══ WORKING DATA ══

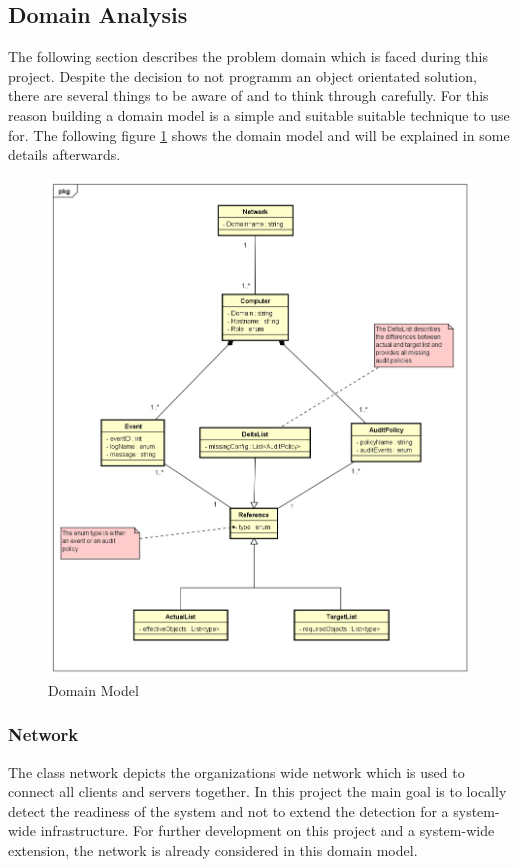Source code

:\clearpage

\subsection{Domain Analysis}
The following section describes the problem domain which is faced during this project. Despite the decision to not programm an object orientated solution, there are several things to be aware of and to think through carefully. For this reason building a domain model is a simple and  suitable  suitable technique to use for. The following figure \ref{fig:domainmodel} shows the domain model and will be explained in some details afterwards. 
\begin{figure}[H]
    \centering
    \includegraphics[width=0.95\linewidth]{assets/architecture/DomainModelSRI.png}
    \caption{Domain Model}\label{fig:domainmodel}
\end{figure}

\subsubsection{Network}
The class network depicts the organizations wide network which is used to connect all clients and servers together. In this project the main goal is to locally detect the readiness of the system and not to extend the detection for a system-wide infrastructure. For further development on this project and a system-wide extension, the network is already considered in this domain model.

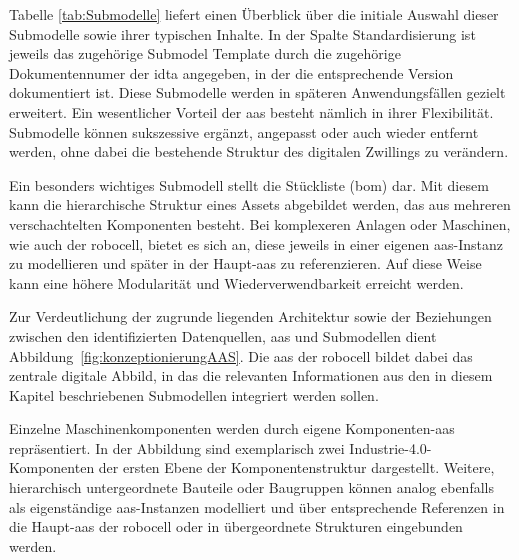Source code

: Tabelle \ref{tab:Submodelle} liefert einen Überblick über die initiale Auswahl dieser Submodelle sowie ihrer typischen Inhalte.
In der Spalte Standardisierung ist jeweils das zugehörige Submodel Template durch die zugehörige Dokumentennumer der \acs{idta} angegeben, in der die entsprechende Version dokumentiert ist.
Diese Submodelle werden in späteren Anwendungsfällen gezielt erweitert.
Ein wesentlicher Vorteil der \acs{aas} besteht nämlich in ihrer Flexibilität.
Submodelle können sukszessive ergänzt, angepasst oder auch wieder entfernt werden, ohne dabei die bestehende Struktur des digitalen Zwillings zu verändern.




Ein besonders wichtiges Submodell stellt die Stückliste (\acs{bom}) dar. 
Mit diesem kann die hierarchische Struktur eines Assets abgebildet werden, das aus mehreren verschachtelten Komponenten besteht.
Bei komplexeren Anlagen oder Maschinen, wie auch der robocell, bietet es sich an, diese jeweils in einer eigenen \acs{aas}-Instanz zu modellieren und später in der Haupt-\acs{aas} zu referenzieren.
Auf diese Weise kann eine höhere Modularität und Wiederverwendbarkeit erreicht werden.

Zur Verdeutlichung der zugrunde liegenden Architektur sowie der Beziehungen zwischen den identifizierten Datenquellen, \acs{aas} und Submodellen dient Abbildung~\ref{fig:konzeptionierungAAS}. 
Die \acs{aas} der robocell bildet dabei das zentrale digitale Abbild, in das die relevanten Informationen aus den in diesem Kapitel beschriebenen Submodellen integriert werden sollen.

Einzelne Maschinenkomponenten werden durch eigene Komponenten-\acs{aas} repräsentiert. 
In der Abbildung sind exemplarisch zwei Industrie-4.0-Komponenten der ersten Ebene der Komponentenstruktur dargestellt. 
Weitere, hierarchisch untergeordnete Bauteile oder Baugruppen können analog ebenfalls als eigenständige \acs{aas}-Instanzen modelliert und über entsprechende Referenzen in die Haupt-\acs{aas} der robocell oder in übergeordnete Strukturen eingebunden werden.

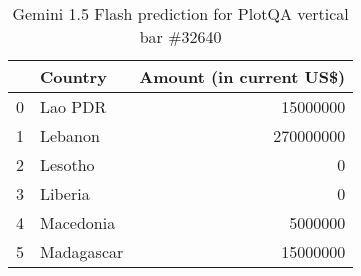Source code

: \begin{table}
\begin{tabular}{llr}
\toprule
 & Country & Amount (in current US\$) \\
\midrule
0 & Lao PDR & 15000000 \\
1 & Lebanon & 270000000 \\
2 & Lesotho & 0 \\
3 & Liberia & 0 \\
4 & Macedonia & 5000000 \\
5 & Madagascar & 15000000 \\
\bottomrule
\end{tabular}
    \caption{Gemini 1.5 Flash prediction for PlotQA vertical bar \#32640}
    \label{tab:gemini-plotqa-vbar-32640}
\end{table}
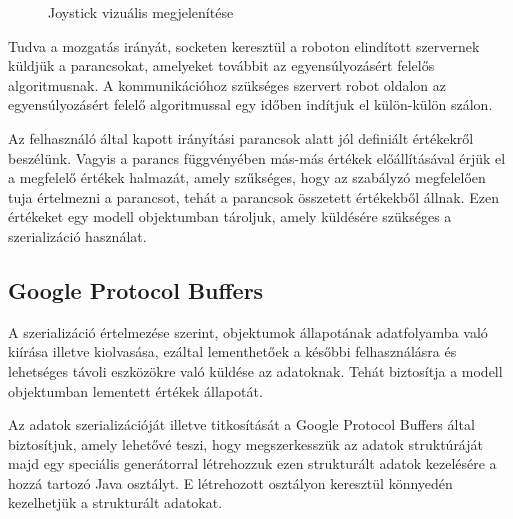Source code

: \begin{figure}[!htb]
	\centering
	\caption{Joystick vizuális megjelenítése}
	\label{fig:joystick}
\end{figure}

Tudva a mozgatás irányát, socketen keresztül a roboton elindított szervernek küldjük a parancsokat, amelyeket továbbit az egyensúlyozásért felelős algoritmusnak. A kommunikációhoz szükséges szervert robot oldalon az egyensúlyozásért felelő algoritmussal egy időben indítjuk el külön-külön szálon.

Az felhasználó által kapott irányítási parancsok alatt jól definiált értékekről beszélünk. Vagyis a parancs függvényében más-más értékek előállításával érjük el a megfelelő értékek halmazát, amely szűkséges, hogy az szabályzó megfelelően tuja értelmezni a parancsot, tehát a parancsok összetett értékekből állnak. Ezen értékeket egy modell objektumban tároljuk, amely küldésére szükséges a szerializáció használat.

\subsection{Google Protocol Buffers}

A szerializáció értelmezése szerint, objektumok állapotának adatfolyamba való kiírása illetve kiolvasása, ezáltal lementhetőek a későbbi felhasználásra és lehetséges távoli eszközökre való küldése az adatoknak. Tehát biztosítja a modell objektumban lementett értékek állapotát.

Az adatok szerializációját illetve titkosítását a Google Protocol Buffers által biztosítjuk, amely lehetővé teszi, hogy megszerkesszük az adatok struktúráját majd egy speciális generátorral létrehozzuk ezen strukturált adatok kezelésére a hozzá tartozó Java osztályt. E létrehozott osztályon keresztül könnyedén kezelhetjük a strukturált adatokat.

═══

INSTRUCTIONS TO FOLLOW: Output the records exactly as they appear, skipping any pictures.

WRITTEN RESPONSE:
Source code

:\clearpage

\subsection{Domain Analysis}
The following section describes the problem domain which is faced during this project. Despite the decision to not programm an object orientated solution, there are several things to be aware of and to think through carefully. For this reason building a domain model is a simple and  suitable  suitable technique to use for. The following figure \ref{fig:domainmodel} shows the domain model and will be explained in some details afterwards. 
\begin{figure}[H]
    \centering
    \includegraphics[width=0.95\linewidth]{assets/architecture/DomainModelSRI.png}
    \caption{Domain Model}\label{fig:domainmodel}
\end{figure}

\subsubsection{Network}
The class network depicts the organizations wide network which is used to connect all clients and servers together. In this project the main goal is to locally detect the readiness of the system and not to extend the detection for a system-wide infrastructure. For further development on this project and a system-wide extension, the network is already considered in this domain model.

Source code

: Tabelle \ref{tab:Submodelle} liefert einen Überblick über die initiale Auswahl dieser Submodelle sowie ihrer typischen Inhalte.
In der Spalte Standardisierung ist jeweils das zugehörige Submodel Template durch die zugehörige Dokumentennumer der \acs{idta} angegeben, in der die entsprechende Version dokumentiert ist.
Diese Submodelle werden in späteren Anwendungsfällen gezielt erweitert.
Ein wesentlicher Vorteil der \acs{aas} besteht nämlich in ihrer Flexibilität.
Submodelle können sukszessive ergänzt, angepasst oder auch wieder entfernt werden, ohne dabei die bestehende Struktur des digitalen Zwillings zu verändern.




Ein besonders wichtiges Submodell stellt die Stückliste (\acs{bom}) dar. 
Mit diesem kann die hierarchische Struktur eines Assets abgebildet werden, das aus mehreren verschachtelten Komponenten besteht.
Bei komplexeren Anlagen oder Maschinen, wie auch der robocell, bietet es sich an, diese jeweils in einer eigenen \acs{aas}-Instanz zu modellieren und später in der Haupt-\acs{aas} zu referenzieren.
Auf diese Weise kann eine höhere Modularität und Wiederverwendbarkeit erreicht werden.

Zur Verdeutlichung der zugrunde liegenden Architektur sowie der Beziehungen zwischen den identifizierten Datenquellen, \acs{aas} und Submodellen dient Abbildung~\ref{fig:konzeptionierungAAS}. 
Die \acs{aas} der robocell bildet dabei das zentrale digitale Abbild, in das die relevanten Informationen aus den in diesem Kapitel beschriebenen Submodellen integriert werden sollen.

Einzelne Maschinenkomponenten werden durch eigene Komponenten-\acs{aas} repräsentiert. 
In der Abbildung sind exemplarisch zwei Industrie-4.0-Komponenten der ersten Ebene der Komponentenstruktur dargestellt. 
Weitere, hierarchisch untergeordnete Bauteile oder Baugruppen können analog ebenfalls als eigenständige \acs{aas}-Instanzen modelliert und über entsprechende Referenzen in die Haupt-\acs{aas} der robocell oder in übergeordnete Strukturen eingebunden werden.

Source code

: \begin{table}
\begin{tabular}{llr}
\toprule
 & Country & Amount (in current US\$) \\
\midrule
0 & Lao PDR & 15000000 \\
1 & Lebanon & 270000000 \\
2 & Lesotho & 0 \\
3 & Liberia & 0 \\
4 & Macedonia & 5000000 \\
5 & Madagascar & 15000000 \\
\bottomrule
\end{tabular}
    \caption{Gemini 1.5 Flash prediction for PlotQA vertical bar \#32640}
    \label{tab:gemini-plotqa-vbar-32640}
\end{table}
Source code

: \begin{figure}[!htb]
	\centering
	\caption{Joystick vizuális megjelenítése}
	\label{fig:joystick}
\end{figure}

Tudva a mozgatás irányát, socketen keresztül a roboton elindított szervernek küldjük a parancsokat, amelyeket továbbit az egyensúlyozásért felelős algoritmusnak. A kommunikációhoz szükséges szervert robot oldalon az egyensúlyozásért felelő algoritmussal egy időben indítjuk el külön-külön szálon.

Az felhasználó által kapott irányítási parancsok alatt jól definiált értékekről beszélünk. Vagyis a parancs függvényében más-más értékek előállításával érjük el a megfelelő értékek halmazát, amely szűkséges, hogy az szabályzó megfelelően tuja értelmezni a parancsot, tehát a parancsok összetett értékekből állnak. Ezen értékeket egy modell objektumban tároljuk, amely küldésére szükséges a szerializáció használat.

\subsection{Google Protocol Buffers}

A szerializáció értelmezése szerint, objektumok állapotának adatfolyamba való kiírása illetve kiolvasása, ezáltal lementhetőek a későbbi felhasználásra és lehetséges távoli eszközökre való küldése az adatoknak. Tehát biztosítja a modell objektumban lementett értékek állapotát.

Az adatok szerializációját illetve titkosítását a Google Protocol Buffers által biztosítjuk, amely lehetővé teszi, hogy megszerkesszük az adatok struktúráját majd egy speciális generátorral létrehozzuk ezen strukturált adatok kezelésére a hozzá tartozó Java osztályt. E létrehozott osztályon keresztül könnyedén kezelhetjük a strukturált adatokat.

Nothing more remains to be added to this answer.